## Stored items
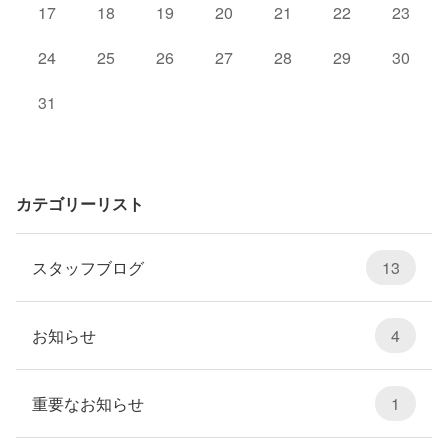
17
18
19
20
21
22
23
24
25
26
27
28
29
30
31
カテゴリーリスト
スタッフブログ
13
お知らせ
4
重要なお知らせ
1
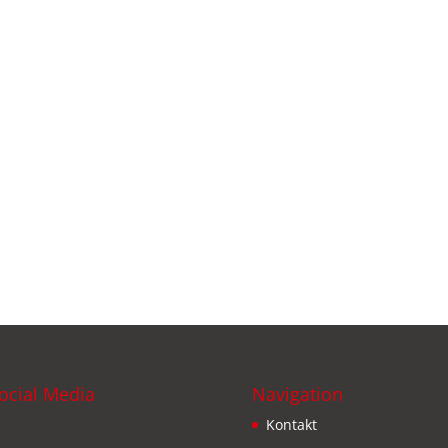
ocial Media
Navigation
Kontakt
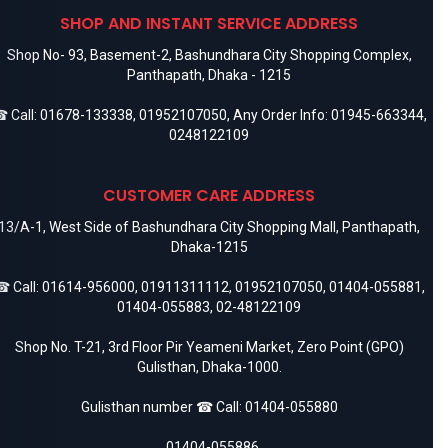
SHOP AND INSTANT SERVICE ADDRESS
Shop No- 93, Basement-2, Bashundhara City Shopping Complex,
Panthapath, Dhaka - 1215
 Call:
01678-133338
,
01952107050
, Any Order Info:
01945-663344
,
0248122109
CUSTOMER CARE ADDRESS
13/A-1, West Side of Bashundhara City Shopping Mall, Panthapath,
Dhaka-1215
 Call:
01614-956000
,
01911311112
,
01952107050
,
01404-055881
,
01404-055883
,
02-48122109
Shop No. T-21, 3rd Floor Pir Yeameni Market, Zero Point (GPO)
Gulisthan, Dhaka-1000.
Gulisthan number ☎ Call:
01404-055880
,
01404-055886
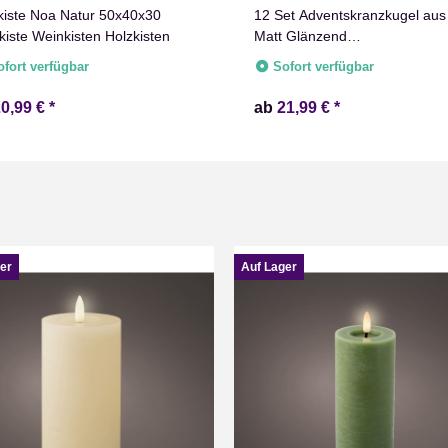
kiste Noa Natur 50x40x30
12 Set Adventskranzkugel aus
kiste Weinkisten Holzkisten
Matt Glänzend
Weihnachtsdekoration
ofort verfügbar
Sofort verfügbar
20,99 €
*
ab
21,99 €
*
er
Auf Lager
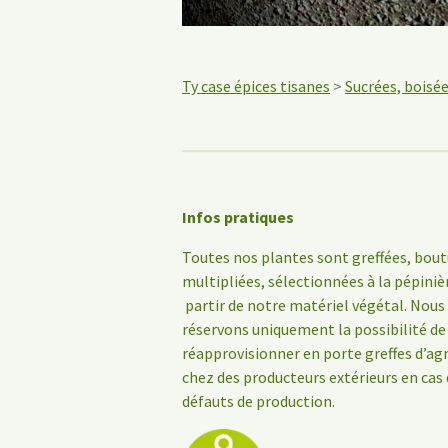
Ty case épices tisanes
>
Sucrées, boisée
Infos pratiques
Toutes nos plantes sont greffées, bout
multipliées, sélectionnées à la pépiniè
partir de notre matériel végétal. Nous
réservons uniquement la possibilité de
réapprovisionner en porte greffes d’a
chez des producteurs extérieurs en cas
défauts de production.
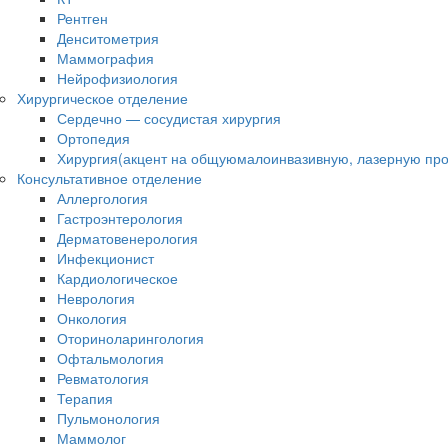
Рентген
Денситометрия
Маммография
Нейрофизиология
Хирургическое отделение
Сердечно — сосудистая хирургия
Ортопедия
Хирургия(акцент на общуюмалоинвазивную, лазерную про
Консультативное отделение
Аллергология
Гастроэнтерология
Дерматовенерология
Инфекционист
Кардиологическое
Неврология
Онкология
Оториноларингология
Офтальмология
Ревматология
Терапия
Пульмонология
Маммолог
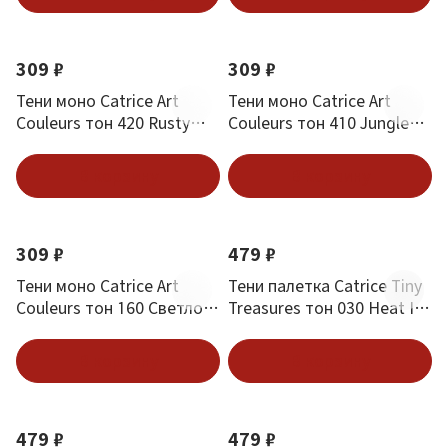
Новинка
Новинка
309 ₽
309 ₽
Тени моно Catrice Art
Тени моно Catrice Art
Couleurs тон 420 Rusty
Couleurs тон 410 Jungle
Roobi
Jade
В корзину
В корзину
Новинка
Новинка
309 ₽
479 ₽
Тени моно Catrice Art
Тени палетка Catrice Tiny
Couleurs тон 160 Светло-
Treasures тон 030 Heat It
розовый
Up
В корзину
В корзину
Новинка
Новинка
479 ₽
479 ₽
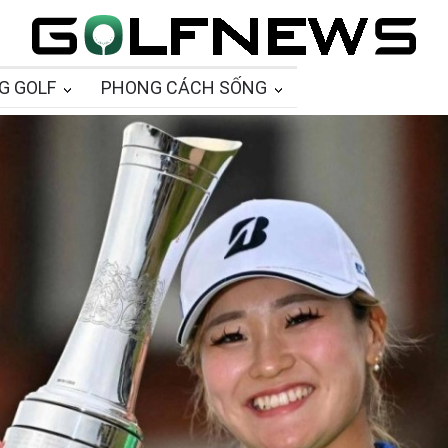
G GOLF
PHONG CÁCH SỐNG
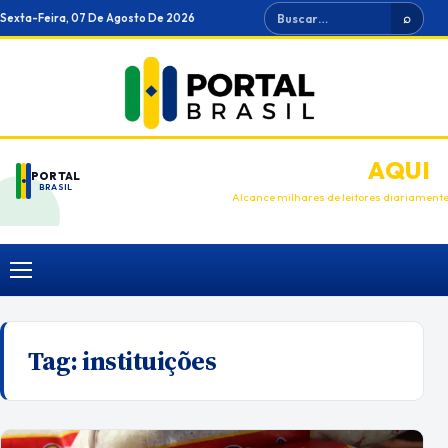
Ir
Buscar
Sexta-Feira, 07 De Agosto De 2026
⌕
para
o
conteúdo
ANUNCIE
AQUI
PORTAL
BRASIL
Alcance milhares de leitores diariament
Menu
Tag:
instituições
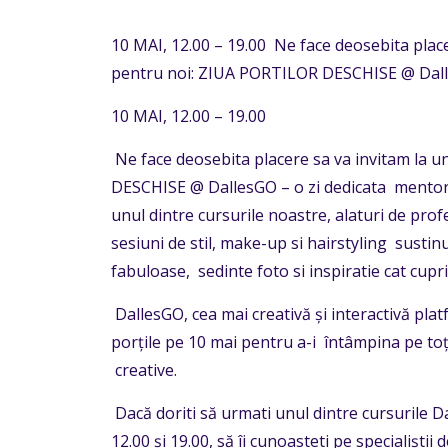
10 MAI, 12.00 – 19.00 Ne face deosebita place
pentru noi: ZIUA PORTILOR DESCHISE @ Dal
10 MAI, 12.00 – 19.00
Ne face deosebita placere sa va invitam la 
DESCHISE @ DallesGO – o zi dedicata mentorsh
unul dintre cursurile noastre, alaturi de profe
sesiuni de stil, make-up si hairstyling sustinu
fabuloase, sedinte foto si inspiratie cat cupr
DallesGO, cea mai creativă și interactivă pla
porțile pe 10 mai pentru a-i întâmpina pe toți 
creative.
Dacă doriti să urmati unul dintre cursurile D
12.00 și 19.00, să îi cunoasteti pe specialiștii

## What is being asked
Retype each line of the data exactly, beginning with the first; include the line containing "CUSTOMER CARE ADDRESS" and stop there, skipping every picture.

## Response
17
18
19
20
21
22
23
24
25
26
27
28
29
30
31
カテゴリーリスト
スタッフブログ
13
お知らせ
4
重要なお知らせ
1
ocial Media
Navigation
Kontakt
SHOP AND INSTANT SERVICE ADDRESS
Shop No- 93, Basement-2, Bashundhara City Shopping Complex,
Panthapath, Dhaka - 1215
 Call:
01678-133338
,
01952107050
, Any Order Info:
01945-663344
,
0248122109
CUSTOMER CARE ADDRESS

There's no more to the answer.